Belgian supreme court rules in favour of tenant over hotel in COVID-19 case

Belgium
Available languages: FR, NL

On 13 September 2024, the Belgian Supreme Court ruled that a tenant of a hotel building is entitled to a rent reduction for the loss of enjoyment resulting from government measures to combat the COVID-19 pandemic. The Supreme Court applied the force majeure doctrine (Article 1722 of the old Civil Code), even though physical access to hotels was never prohibited by the government.

An appeals judge ruled that COVID-19 measures constituted force majeure, preventing the landlord during the period of restrictions to comply with its obligation to provide the tenant with peaceful enjoyment of the hotel. For that period, the court decided that the tenant is entitled to a rent reduction proportional to the loss of enjoyment.

The landlord appealed this decision to the Supreme Court. According to the landlord, there was no lack of enjoyment because public access to the hotel was still allowed. Although the hotel sector was significantly affected by the pandemic, hotel operations were not prohibited by government measures. The landlord argued that the appeal judge could not legally conclude that the landlord was unable to provide peaceful enjoyment due to force majeure.

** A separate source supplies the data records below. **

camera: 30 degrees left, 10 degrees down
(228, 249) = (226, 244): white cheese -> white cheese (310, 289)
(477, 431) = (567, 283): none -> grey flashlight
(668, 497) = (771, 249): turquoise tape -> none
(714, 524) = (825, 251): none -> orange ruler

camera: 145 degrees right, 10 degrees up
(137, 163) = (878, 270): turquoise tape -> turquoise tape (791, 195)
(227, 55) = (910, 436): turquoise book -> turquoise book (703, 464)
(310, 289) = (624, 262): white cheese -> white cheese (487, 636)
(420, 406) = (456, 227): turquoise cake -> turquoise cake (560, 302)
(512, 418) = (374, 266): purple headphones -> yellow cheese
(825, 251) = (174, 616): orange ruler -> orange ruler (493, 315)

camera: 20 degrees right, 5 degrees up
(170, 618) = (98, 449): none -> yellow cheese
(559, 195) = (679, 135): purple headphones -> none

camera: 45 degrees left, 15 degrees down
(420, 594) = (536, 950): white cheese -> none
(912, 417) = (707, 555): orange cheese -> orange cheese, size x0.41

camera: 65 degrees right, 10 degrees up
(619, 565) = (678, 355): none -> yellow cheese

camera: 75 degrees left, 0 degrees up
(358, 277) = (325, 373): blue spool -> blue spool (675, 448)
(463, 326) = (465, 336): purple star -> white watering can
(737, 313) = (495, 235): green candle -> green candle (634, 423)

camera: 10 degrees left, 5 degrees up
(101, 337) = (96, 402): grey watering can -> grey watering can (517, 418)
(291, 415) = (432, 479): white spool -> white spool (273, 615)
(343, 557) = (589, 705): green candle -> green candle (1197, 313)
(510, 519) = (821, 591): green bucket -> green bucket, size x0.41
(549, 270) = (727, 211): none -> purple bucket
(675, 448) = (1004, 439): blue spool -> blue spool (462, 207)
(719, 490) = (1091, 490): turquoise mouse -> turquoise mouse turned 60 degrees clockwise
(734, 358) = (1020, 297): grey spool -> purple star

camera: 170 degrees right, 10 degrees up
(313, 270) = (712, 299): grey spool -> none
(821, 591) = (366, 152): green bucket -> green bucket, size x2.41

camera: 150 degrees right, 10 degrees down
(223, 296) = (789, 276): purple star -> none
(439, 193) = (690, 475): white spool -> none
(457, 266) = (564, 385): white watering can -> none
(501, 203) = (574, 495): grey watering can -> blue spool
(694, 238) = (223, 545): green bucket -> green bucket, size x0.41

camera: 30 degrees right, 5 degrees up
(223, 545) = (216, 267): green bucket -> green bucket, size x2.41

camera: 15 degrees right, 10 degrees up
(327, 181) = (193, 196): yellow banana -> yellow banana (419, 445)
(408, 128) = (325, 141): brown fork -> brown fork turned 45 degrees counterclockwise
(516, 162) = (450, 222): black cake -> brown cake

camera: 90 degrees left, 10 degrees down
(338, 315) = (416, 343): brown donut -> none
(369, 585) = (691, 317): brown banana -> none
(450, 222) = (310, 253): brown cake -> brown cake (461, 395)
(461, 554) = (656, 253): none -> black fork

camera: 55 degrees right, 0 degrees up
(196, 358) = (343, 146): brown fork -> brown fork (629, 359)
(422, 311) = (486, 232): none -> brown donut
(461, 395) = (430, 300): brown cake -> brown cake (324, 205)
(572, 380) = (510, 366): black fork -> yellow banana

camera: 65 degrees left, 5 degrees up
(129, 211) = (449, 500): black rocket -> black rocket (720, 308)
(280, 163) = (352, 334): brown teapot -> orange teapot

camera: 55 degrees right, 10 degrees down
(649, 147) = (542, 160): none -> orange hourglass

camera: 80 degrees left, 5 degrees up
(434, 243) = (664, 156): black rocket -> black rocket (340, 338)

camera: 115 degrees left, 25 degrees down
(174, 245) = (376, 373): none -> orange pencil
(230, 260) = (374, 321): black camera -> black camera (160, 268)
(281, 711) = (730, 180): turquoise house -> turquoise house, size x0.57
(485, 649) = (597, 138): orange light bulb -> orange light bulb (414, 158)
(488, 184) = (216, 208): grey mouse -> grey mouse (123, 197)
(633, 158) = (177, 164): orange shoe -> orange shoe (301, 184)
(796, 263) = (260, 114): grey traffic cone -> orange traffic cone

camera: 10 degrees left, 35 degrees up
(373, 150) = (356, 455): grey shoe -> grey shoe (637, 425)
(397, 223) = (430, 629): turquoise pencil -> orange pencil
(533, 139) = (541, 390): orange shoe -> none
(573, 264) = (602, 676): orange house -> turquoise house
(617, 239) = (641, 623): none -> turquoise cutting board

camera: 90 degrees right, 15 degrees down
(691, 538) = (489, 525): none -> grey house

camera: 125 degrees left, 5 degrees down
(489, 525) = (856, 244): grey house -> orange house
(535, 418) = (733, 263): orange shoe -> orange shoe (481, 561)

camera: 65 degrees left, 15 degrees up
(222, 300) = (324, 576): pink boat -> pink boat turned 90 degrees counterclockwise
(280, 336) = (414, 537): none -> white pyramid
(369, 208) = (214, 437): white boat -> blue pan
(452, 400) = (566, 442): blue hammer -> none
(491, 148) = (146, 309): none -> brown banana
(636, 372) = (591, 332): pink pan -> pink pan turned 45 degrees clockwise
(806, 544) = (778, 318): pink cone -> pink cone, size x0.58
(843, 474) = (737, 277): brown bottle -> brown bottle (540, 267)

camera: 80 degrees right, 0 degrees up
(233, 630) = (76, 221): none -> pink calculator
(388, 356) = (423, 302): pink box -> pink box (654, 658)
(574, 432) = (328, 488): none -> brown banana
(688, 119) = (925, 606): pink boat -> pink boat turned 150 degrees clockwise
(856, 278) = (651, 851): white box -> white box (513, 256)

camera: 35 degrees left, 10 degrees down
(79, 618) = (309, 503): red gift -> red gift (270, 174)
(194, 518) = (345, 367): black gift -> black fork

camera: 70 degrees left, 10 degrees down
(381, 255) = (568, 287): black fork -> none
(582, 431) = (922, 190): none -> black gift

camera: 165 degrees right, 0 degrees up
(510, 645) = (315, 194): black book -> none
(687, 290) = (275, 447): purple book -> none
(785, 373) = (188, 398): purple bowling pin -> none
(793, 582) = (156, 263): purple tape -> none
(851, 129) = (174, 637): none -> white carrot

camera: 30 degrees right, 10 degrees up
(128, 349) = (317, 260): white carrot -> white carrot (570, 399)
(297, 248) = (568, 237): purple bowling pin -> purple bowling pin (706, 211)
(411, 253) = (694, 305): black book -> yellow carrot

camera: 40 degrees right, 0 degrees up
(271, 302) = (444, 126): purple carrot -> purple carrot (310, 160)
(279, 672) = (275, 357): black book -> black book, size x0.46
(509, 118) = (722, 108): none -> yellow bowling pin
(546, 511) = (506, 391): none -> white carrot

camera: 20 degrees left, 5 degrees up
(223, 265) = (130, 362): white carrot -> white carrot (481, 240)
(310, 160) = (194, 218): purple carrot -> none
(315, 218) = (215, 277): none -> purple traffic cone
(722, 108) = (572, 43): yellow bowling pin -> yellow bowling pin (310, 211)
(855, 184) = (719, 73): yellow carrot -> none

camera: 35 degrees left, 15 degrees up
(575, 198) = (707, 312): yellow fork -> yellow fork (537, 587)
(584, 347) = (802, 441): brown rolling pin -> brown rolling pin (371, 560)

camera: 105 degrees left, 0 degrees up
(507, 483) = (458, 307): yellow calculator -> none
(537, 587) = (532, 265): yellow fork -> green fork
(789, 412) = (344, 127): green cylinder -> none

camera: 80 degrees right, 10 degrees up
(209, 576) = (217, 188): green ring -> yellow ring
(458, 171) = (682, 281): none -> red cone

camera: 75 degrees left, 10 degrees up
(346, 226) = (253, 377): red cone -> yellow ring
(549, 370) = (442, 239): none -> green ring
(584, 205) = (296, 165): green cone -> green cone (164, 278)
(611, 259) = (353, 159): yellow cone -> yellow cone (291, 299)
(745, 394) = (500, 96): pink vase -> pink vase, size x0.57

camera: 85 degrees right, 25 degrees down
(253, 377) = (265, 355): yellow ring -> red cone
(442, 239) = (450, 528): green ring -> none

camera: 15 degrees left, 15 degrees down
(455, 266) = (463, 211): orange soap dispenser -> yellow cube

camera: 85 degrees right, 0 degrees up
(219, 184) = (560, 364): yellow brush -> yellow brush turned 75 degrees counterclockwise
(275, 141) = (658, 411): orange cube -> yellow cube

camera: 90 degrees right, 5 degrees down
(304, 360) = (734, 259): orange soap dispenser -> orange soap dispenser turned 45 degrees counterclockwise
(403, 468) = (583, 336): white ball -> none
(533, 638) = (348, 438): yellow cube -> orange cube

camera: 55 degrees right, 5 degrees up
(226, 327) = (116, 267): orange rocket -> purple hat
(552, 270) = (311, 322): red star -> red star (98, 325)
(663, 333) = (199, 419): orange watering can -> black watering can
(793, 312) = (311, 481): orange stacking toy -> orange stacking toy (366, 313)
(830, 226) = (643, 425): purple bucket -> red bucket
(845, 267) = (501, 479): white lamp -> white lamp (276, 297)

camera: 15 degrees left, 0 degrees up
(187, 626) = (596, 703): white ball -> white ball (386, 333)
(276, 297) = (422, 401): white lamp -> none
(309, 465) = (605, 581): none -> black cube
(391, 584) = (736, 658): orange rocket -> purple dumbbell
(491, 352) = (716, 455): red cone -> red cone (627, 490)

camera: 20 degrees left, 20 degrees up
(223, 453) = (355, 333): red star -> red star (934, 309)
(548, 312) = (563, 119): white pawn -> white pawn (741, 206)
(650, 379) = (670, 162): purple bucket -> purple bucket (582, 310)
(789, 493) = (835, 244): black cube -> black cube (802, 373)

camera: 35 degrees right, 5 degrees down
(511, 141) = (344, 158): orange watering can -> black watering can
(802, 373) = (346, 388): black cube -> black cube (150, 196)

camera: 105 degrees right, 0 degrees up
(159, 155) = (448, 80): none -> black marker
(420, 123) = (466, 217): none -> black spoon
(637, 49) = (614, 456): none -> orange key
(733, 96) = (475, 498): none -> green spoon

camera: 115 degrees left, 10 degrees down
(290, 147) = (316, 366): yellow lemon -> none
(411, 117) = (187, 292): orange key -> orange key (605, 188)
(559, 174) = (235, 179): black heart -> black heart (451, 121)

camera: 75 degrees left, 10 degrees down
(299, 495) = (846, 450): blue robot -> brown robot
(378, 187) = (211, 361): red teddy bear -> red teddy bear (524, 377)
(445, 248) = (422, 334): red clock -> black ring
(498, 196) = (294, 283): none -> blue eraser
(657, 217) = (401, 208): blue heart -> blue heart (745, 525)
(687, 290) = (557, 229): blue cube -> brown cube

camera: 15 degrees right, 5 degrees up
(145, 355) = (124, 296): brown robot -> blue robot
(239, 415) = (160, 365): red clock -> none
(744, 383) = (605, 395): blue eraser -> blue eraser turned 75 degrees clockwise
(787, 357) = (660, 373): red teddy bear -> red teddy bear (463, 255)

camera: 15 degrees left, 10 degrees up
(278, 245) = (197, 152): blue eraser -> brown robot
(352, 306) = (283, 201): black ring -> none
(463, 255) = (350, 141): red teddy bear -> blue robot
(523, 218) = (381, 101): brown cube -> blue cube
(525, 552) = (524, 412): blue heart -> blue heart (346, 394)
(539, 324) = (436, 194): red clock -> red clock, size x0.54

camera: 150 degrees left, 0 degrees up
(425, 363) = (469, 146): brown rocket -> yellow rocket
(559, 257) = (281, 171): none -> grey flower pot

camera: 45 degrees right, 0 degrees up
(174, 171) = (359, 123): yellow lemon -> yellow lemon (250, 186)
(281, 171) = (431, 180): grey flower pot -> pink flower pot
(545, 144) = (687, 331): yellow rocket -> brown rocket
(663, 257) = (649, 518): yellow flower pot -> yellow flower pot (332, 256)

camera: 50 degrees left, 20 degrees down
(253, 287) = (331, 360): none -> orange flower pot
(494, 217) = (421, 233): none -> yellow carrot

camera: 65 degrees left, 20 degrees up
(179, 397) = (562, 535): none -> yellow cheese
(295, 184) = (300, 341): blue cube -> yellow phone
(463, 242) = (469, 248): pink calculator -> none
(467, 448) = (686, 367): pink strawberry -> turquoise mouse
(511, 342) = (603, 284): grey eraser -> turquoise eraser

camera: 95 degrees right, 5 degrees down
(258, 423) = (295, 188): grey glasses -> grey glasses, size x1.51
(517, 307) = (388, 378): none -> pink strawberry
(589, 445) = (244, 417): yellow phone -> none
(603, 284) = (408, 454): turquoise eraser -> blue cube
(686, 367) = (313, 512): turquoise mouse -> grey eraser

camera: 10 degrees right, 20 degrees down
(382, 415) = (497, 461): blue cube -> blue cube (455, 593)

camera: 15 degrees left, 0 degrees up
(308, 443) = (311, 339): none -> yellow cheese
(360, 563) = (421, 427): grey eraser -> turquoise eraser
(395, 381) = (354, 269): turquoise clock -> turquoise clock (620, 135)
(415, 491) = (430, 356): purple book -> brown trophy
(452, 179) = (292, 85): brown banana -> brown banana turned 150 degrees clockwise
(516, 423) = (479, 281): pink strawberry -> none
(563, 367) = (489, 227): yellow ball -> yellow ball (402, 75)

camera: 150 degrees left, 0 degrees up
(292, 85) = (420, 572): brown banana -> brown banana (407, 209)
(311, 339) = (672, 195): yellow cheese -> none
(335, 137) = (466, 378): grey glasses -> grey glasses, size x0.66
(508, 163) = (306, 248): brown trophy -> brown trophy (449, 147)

The Supreme Court rejected the landlord’s argument and upheld the decision of the appeals judge. This was the first time the Supreme Court rules whether COVID-19 measures can be considered force majeure for the hotel sector.

In previous case-law, the Supreme Court confirmed that Article 1722 of the old Civil Code applies to the mandatory closure of the retail sector (i.e. the lockdown of non-essential businesses). The Court now rules that the application of the “risk theory” does not require that public access to commercial space be made impossible due to governmental measures.